----- INFORMATION GIVEN -----

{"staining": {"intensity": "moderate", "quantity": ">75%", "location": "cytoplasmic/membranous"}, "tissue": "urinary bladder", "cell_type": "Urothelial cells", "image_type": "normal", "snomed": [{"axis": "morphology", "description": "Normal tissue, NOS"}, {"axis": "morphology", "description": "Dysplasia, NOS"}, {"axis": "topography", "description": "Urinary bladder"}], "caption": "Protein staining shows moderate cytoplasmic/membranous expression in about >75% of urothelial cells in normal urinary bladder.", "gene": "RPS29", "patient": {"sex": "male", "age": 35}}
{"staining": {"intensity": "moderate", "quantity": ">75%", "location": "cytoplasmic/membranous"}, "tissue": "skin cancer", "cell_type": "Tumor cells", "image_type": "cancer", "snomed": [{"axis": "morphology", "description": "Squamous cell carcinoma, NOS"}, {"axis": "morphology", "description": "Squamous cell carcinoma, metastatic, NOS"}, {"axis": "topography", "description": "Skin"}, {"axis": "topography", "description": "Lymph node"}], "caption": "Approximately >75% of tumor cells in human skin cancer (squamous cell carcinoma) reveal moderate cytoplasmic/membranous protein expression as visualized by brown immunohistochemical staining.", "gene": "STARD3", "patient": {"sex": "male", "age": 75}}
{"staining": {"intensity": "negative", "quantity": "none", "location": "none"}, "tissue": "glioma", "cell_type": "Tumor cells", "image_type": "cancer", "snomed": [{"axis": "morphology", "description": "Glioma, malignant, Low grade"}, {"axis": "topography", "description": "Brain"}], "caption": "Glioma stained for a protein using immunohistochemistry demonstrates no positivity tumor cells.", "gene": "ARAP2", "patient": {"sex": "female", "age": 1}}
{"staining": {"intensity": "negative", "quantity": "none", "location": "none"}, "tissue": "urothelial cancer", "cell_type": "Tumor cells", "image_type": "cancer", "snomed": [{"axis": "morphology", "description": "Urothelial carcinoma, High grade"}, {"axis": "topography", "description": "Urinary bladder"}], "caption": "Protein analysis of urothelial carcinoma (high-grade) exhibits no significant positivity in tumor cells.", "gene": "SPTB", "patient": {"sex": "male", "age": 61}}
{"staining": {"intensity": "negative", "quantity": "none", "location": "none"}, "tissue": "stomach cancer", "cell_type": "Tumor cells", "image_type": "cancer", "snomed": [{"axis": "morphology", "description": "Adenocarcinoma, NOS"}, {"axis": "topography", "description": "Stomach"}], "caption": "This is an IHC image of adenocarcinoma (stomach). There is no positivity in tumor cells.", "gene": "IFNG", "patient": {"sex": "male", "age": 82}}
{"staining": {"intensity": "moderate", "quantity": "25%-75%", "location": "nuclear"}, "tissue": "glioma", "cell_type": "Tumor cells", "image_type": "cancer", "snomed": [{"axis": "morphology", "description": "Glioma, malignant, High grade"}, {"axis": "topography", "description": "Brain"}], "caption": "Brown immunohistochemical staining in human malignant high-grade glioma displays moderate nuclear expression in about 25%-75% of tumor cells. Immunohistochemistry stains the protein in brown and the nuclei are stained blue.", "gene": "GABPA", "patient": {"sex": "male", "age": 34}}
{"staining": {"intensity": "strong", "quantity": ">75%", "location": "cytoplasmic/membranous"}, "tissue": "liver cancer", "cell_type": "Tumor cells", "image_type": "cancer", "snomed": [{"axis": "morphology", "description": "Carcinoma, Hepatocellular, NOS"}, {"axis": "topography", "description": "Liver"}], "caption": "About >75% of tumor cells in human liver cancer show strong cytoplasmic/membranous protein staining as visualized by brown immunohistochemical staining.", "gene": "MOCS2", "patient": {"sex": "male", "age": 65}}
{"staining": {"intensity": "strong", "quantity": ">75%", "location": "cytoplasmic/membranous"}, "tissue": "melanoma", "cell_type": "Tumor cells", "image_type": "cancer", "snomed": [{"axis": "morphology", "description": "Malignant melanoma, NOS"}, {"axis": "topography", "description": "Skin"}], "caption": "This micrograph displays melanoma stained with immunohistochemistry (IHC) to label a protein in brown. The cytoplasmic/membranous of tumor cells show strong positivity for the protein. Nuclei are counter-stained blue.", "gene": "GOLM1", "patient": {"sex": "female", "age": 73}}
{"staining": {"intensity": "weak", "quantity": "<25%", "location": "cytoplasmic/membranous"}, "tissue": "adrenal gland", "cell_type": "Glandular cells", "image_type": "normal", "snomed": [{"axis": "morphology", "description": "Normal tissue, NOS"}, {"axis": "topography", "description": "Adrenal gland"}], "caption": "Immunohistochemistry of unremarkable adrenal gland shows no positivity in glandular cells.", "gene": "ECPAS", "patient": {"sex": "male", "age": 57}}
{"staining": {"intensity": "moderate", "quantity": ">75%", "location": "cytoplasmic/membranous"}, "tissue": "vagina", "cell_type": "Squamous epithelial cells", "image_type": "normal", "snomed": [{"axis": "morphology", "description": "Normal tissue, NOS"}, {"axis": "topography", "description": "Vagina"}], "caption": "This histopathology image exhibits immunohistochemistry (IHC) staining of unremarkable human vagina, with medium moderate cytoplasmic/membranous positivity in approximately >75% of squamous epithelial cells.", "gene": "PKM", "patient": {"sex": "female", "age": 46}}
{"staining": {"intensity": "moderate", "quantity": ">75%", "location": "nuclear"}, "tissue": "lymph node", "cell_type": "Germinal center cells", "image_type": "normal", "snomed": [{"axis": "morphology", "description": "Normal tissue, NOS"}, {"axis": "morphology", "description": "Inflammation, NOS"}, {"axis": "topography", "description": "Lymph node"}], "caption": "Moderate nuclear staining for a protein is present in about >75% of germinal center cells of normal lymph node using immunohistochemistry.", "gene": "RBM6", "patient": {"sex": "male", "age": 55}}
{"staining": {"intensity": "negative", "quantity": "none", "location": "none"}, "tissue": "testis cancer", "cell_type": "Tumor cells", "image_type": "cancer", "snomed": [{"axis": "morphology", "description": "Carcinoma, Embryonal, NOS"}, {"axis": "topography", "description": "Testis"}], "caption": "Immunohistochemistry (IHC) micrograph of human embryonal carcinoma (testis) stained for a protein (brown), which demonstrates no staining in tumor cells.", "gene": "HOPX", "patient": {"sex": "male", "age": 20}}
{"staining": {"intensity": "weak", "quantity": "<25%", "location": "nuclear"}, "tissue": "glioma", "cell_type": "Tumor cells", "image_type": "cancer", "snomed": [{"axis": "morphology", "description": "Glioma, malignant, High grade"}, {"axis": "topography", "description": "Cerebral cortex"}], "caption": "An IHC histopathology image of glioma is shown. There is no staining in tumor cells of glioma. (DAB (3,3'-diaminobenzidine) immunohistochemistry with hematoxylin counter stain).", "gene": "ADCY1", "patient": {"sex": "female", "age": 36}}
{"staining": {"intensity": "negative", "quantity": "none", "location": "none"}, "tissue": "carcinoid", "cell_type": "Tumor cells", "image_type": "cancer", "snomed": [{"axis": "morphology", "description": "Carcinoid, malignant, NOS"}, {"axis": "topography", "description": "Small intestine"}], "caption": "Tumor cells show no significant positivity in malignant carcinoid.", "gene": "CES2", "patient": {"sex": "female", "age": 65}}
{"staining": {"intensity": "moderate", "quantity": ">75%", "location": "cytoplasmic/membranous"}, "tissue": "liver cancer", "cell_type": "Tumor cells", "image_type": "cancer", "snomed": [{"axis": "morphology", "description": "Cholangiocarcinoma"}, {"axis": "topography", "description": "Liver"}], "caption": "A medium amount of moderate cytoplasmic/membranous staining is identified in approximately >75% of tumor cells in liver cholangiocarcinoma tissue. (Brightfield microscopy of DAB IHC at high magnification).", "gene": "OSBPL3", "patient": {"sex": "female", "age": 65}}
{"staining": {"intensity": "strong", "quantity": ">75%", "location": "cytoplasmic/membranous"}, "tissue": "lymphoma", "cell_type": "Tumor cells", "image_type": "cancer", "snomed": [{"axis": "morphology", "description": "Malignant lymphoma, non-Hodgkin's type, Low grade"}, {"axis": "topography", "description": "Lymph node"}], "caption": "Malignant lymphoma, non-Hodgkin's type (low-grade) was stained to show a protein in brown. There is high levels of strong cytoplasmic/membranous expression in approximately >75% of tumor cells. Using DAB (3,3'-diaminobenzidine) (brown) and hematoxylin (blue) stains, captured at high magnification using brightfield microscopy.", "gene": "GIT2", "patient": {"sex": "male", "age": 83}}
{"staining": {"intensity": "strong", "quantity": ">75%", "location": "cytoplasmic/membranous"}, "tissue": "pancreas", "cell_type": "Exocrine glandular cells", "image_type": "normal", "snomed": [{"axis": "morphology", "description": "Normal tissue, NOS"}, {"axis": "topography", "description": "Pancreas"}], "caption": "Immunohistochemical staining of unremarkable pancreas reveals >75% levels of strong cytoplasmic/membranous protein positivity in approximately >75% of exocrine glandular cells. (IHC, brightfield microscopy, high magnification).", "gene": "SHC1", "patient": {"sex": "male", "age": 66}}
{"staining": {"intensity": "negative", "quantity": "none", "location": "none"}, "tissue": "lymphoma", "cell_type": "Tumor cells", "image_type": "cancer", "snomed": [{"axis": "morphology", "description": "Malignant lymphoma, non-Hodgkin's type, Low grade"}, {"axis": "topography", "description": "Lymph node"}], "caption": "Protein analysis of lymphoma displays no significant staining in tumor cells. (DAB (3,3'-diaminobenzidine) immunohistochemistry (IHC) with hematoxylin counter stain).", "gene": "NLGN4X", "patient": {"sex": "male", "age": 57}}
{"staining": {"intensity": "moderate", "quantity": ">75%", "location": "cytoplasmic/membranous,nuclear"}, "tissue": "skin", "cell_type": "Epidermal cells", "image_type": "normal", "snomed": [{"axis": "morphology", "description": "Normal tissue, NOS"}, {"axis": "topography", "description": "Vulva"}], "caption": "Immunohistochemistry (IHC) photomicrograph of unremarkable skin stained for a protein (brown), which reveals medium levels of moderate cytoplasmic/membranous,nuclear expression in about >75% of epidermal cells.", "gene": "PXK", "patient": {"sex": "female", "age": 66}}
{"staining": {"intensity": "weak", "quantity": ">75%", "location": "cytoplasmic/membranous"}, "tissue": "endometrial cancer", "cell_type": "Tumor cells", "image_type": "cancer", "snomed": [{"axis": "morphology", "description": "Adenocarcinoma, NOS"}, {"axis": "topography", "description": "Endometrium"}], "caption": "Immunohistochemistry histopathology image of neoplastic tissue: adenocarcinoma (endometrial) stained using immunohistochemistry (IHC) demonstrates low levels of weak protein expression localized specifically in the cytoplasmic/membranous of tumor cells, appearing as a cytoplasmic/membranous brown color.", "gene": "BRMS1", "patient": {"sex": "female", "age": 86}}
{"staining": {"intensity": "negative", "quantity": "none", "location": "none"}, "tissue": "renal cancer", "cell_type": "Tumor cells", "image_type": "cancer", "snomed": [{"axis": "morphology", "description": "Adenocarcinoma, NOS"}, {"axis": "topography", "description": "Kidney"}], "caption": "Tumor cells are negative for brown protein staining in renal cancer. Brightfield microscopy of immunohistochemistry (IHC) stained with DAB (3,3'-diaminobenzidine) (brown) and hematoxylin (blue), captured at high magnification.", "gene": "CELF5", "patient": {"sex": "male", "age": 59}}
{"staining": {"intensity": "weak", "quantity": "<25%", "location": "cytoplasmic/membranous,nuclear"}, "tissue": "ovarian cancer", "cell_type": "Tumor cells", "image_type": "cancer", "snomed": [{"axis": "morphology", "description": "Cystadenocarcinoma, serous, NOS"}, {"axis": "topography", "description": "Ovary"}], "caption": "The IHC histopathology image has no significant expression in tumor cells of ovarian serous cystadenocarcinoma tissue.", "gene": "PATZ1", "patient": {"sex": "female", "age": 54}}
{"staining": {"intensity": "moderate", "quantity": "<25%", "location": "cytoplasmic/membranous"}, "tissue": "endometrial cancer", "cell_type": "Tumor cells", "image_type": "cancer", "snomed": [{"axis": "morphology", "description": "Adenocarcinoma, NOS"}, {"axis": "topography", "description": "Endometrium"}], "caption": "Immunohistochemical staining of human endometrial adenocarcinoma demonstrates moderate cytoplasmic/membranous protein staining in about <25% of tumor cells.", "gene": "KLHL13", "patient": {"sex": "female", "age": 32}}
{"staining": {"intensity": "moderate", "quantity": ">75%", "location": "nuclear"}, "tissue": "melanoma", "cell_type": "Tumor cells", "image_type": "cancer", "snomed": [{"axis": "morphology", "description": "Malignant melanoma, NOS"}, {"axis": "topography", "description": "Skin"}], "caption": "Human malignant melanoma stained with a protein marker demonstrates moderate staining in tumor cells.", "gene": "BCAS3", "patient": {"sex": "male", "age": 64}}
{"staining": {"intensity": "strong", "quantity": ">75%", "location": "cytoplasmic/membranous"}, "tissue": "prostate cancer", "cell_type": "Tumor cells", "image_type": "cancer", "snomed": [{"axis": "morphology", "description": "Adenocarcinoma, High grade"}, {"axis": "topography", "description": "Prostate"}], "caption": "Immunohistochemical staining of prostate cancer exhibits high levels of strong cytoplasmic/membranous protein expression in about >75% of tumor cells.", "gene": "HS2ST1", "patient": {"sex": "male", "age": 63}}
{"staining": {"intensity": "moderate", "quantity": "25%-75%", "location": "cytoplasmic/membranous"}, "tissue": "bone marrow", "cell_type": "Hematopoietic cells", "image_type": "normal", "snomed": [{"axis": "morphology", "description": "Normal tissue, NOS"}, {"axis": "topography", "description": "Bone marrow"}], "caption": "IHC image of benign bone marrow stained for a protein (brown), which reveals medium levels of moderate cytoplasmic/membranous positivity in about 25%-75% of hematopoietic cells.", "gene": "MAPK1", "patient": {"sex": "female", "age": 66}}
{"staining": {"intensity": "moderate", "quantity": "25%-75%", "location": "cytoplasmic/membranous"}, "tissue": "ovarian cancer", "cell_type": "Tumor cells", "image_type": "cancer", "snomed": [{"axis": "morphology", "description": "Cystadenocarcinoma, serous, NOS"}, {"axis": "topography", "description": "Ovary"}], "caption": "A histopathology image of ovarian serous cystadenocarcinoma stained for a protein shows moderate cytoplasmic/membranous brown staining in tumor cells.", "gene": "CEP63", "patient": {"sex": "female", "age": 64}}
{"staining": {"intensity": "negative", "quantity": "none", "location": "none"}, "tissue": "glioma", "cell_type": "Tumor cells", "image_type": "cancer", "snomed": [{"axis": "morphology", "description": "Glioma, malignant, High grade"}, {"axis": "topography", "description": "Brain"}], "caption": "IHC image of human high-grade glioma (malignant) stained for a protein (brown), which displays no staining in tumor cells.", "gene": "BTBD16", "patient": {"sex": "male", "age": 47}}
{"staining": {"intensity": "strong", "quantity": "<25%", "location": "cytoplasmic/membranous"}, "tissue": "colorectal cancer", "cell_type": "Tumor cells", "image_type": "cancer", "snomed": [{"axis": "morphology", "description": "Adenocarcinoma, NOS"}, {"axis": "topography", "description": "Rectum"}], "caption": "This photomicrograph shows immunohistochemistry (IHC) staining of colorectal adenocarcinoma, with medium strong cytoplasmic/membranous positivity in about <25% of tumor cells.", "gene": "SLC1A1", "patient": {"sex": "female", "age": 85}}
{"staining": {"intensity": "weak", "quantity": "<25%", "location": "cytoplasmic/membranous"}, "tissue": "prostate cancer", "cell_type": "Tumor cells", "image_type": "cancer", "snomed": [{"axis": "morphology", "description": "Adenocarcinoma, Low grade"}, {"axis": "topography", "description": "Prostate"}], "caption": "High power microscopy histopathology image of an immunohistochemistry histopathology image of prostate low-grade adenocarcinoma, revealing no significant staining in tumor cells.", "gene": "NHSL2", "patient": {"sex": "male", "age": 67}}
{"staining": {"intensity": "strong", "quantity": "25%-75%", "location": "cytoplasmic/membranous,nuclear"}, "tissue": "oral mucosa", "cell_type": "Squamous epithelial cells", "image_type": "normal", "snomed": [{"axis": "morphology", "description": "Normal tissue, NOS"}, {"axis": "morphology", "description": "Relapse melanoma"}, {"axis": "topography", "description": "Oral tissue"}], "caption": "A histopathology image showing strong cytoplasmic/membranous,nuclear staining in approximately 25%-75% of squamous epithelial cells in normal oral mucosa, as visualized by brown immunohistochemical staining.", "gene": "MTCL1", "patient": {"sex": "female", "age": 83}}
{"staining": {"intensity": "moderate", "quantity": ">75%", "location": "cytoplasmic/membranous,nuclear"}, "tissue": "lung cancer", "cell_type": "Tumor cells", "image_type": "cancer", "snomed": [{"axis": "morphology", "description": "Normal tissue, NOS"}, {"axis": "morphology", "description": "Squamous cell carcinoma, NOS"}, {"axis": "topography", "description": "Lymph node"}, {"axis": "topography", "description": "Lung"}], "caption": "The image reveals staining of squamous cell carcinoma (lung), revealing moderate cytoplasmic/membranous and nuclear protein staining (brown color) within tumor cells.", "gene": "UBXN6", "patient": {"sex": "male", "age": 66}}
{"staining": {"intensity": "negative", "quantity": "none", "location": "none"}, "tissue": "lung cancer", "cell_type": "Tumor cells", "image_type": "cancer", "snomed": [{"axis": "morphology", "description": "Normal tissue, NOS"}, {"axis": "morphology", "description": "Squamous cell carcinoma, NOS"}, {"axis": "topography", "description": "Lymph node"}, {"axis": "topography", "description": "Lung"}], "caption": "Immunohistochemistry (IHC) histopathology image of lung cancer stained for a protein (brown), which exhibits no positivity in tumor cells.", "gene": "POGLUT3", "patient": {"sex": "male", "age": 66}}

-----

- **REQUIRED WORK**: What is needed is an exact copy of the lines from the one containing "image reveals staining" to the end of the data; please add nothing else.

- **REPLY**:
{"staining": {"intensity": "moderate", "quantity": ">75%", "location": "cytoplasmic/membranous,nuclear"}, "tissue": "lung cancer", "cell_type": "Tumor cells", "image_type": "cancer", "snomed": [{"axis": "morphology", "description": "Normal tissue, NOS"}, {"axis": "morphology", "description": "Squamous cell carcinoma, NOS"}, {"axis": "topography", "description": "Lymph node"}, {"axis": "topography", "description": "Lung"}], "caption": "The image reveals staining of squamous cell carcinoma (lung), revealing moderate cytoplasmic/membranous and nuclear protein staining (brown color) within tumor cells.", "gene": "UBXN6", "patient": {"sex": "male", "age": 66}}
{"staining": {"intensity": "negative", "quantity": "none", "location": "none"}, "tissue": "lung cancer", "cell_type": "Tumor cells", "image_type": "cancer", "snomed": [{"axis": "morphology", "description": "Normal tissue, NOS"}, {"axis": "morphology", "description": "Squamous cell carcinoma, NOS"}, {"axis": "topography", "description": "Lymph node"}, {"axis": "topography", "description": "Lung"}], "caption": "Immunohistochemistry (IHC) histopathology image of lung cancer stained for a protein (brown), which exhibits no positivity in tumor cells.", "gene": "POGLUT3", "patient": {"sex": "male", "age": 66}}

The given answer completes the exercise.